▶ Task to complete
Reproduce, unchanged, every line from the line with "Vastutav töötleja ei" to the line with "täiendada või täpsustada", both of those lines included.

▶ Task input

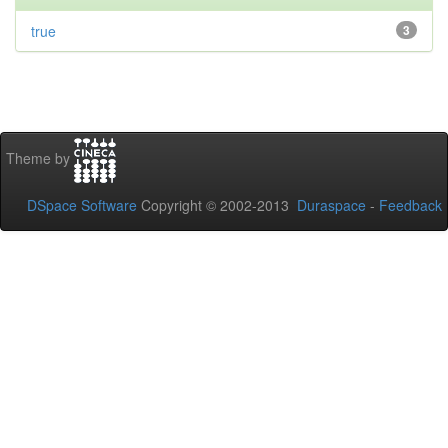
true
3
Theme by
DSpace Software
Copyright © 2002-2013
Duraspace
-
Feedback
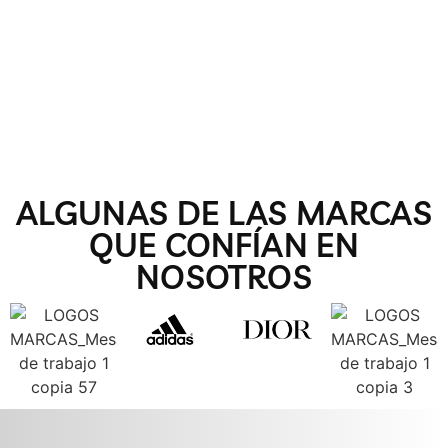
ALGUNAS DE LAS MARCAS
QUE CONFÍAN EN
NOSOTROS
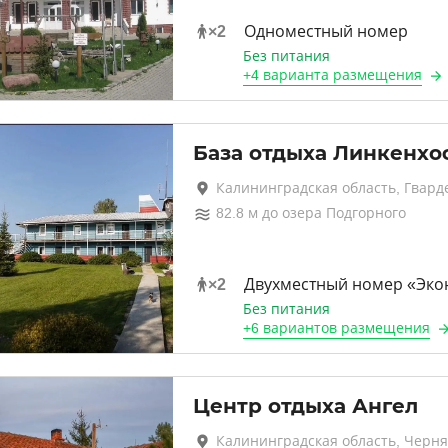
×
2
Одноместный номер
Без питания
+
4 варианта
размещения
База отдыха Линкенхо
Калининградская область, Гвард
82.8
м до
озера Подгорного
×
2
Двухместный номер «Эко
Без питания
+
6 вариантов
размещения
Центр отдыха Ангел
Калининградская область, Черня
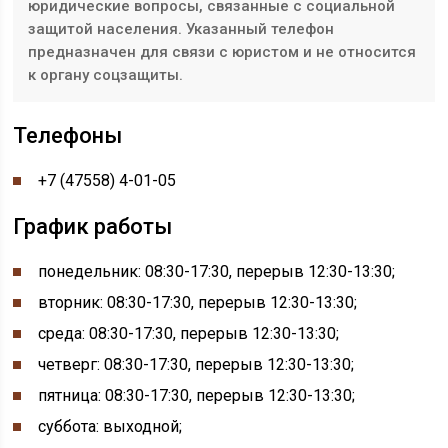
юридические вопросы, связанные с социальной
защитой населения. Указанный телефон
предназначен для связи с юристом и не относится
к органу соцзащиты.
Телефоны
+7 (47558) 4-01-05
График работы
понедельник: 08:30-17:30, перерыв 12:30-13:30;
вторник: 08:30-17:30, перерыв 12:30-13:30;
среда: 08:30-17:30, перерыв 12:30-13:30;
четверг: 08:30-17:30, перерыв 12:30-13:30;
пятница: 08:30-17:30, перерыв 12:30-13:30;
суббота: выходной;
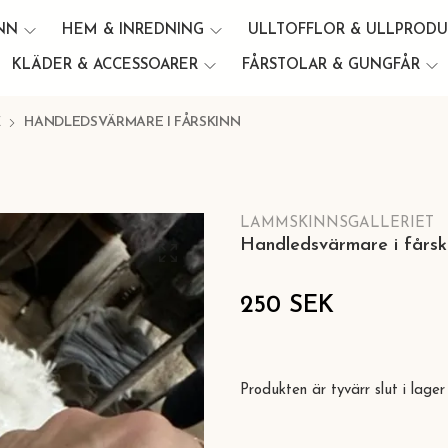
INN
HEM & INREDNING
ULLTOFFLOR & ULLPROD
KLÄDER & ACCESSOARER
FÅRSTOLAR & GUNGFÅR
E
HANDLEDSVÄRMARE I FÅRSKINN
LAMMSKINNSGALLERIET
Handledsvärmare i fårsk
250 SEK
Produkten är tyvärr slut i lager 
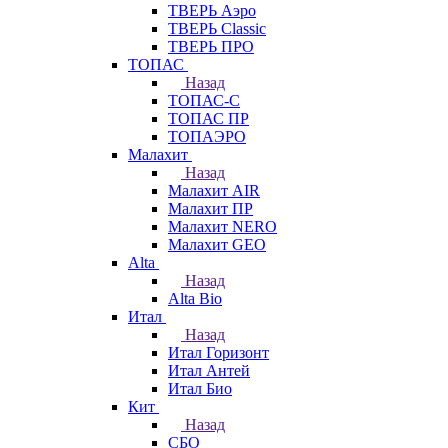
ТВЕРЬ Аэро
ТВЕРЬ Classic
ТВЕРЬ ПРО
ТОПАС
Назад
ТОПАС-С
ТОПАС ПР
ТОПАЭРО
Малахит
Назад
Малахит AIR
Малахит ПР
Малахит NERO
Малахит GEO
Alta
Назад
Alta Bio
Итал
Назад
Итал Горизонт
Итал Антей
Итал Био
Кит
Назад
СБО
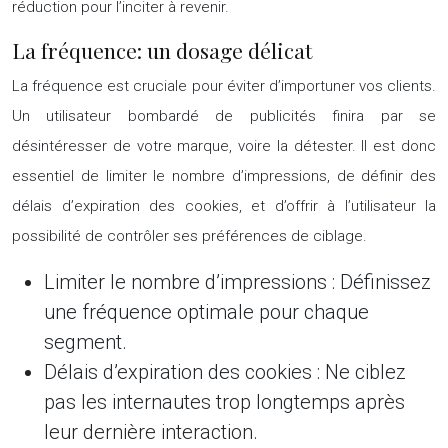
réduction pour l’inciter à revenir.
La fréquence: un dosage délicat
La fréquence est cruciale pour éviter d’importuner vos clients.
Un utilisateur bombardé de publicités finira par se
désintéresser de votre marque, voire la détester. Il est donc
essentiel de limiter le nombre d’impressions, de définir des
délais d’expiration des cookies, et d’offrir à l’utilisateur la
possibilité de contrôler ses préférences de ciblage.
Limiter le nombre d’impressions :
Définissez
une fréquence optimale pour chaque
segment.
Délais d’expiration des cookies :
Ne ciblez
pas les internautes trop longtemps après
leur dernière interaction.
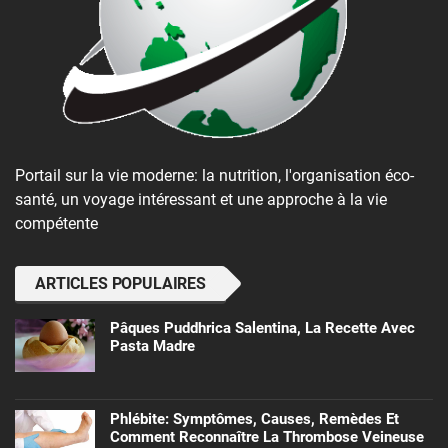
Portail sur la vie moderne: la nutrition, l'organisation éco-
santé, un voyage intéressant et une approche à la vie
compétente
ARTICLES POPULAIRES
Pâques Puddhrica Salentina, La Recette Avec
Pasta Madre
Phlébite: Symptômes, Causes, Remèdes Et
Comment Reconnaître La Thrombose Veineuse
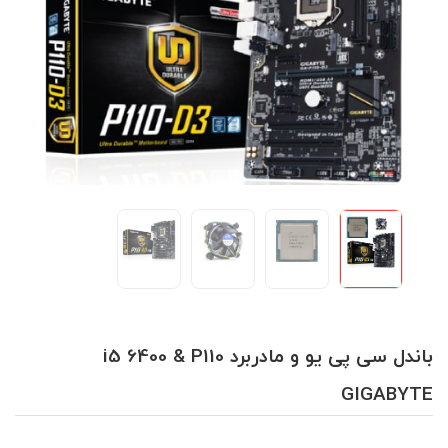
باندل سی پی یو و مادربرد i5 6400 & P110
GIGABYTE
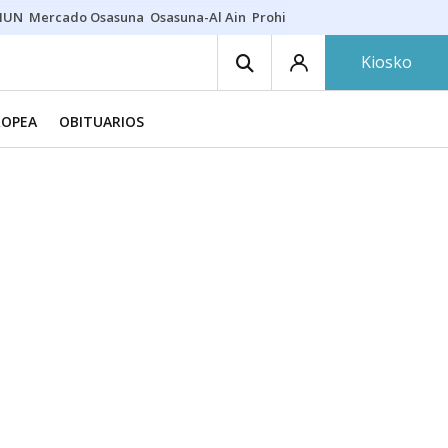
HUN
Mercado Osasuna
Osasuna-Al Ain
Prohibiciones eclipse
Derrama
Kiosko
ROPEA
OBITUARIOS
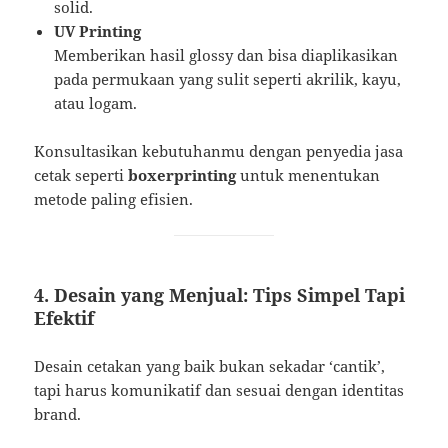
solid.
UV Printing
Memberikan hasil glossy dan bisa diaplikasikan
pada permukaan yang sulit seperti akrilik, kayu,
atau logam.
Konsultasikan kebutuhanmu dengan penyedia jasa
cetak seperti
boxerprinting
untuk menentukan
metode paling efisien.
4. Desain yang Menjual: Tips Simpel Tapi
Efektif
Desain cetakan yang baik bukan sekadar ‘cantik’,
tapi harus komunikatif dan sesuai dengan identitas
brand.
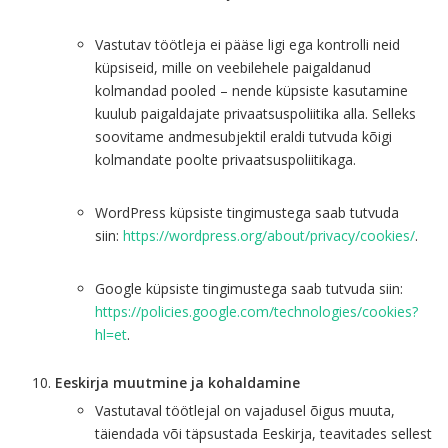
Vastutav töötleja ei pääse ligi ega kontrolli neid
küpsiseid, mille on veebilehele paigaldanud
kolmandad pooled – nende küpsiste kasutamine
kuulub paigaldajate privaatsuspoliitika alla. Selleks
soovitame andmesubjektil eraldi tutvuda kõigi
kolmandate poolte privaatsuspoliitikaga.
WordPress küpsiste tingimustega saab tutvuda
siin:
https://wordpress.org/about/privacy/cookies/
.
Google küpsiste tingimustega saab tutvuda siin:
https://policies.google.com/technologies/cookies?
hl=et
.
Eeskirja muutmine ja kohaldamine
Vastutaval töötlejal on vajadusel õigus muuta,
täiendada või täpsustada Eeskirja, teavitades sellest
...
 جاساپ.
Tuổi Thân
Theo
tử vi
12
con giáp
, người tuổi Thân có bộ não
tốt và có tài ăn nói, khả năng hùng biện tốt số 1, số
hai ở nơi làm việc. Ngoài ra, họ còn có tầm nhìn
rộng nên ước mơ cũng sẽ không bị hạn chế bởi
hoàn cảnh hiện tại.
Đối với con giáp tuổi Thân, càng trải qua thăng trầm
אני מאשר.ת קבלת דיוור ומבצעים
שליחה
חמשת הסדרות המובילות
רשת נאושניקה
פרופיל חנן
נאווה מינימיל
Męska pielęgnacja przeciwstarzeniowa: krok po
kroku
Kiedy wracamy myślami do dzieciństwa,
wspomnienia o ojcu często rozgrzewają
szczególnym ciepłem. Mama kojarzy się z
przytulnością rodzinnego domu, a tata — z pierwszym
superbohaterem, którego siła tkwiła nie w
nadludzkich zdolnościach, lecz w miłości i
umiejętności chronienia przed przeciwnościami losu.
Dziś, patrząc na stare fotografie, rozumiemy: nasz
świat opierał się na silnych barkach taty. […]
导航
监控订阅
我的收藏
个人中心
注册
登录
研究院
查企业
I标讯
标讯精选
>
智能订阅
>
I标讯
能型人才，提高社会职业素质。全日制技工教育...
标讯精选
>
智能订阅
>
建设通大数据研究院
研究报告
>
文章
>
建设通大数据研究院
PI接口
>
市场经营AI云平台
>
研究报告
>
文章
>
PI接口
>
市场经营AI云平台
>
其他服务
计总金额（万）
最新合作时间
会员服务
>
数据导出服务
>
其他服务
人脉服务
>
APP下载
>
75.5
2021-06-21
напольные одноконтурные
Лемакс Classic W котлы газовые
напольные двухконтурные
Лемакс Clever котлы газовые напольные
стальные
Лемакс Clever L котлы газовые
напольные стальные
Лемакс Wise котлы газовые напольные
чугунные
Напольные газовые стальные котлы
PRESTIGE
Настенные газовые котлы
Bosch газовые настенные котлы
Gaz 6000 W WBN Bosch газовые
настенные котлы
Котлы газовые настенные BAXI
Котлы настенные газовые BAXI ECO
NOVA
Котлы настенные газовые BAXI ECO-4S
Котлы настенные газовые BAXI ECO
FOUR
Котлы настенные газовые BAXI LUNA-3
* * *
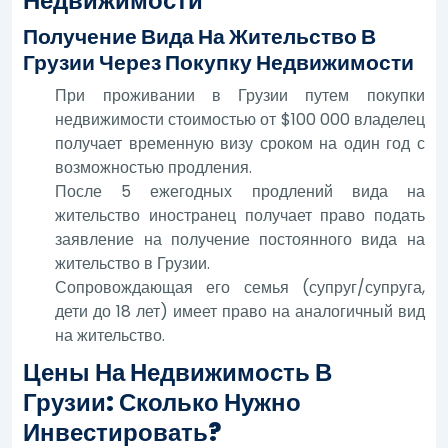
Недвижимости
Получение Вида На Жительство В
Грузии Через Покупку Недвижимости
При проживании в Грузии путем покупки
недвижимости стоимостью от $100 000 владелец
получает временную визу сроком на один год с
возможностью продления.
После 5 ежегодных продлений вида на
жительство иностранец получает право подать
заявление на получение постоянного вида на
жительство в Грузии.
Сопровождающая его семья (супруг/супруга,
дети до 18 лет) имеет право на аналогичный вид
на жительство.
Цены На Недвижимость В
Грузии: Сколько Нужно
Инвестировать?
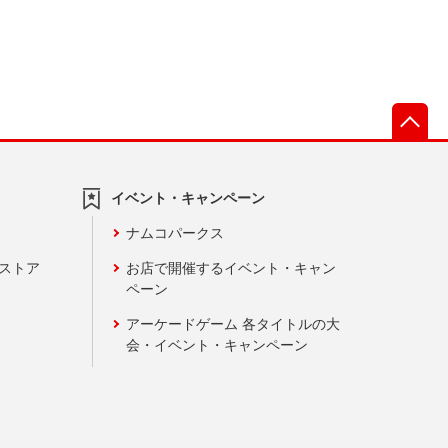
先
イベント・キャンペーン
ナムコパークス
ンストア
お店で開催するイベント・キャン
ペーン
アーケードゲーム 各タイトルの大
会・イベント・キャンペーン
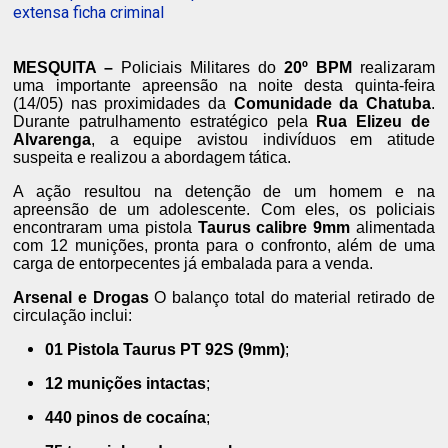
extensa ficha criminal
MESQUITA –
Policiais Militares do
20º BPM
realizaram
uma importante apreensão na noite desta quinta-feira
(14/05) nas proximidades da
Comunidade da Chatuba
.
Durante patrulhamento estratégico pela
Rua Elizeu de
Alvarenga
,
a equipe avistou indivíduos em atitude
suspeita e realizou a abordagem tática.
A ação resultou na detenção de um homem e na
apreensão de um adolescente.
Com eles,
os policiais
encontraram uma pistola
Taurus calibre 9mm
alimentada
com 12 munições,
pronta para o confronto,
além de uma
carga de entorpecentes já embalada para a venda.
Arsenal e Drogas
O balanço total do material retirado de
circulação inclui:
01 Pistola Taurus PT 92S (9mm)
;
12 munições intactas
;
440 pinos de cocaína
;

▶ Answer box
Vastutav töötleja ei pääse ligi ega kontrolli neid
küpsiseid, mille on veebilehele paigaldanud
kolmandad pooled – nende küpsiste kasutamine
kuulub paigaldajate privaatsuspoliitika alla. Selleks
soovitame andmesubjektil eraldi tutvuda kõigi
kolmandate poolte privaatsuspoliitikaga.
WordPress küpsiste tingimustega saab tutvuda
siin:
https://wordpress.org/about/privacy/cookies/
.
Google küpsiste tingimustega saab tutvuda siin:
https://policies.google.com/technologies/cookies?
hl=et
.
Eeskirja muutmine ja kohaldamine
Vastutaval töötlejal on vajadusel õigus muuta,
täiendada või täpsustada Eeskirja, teavitades sellest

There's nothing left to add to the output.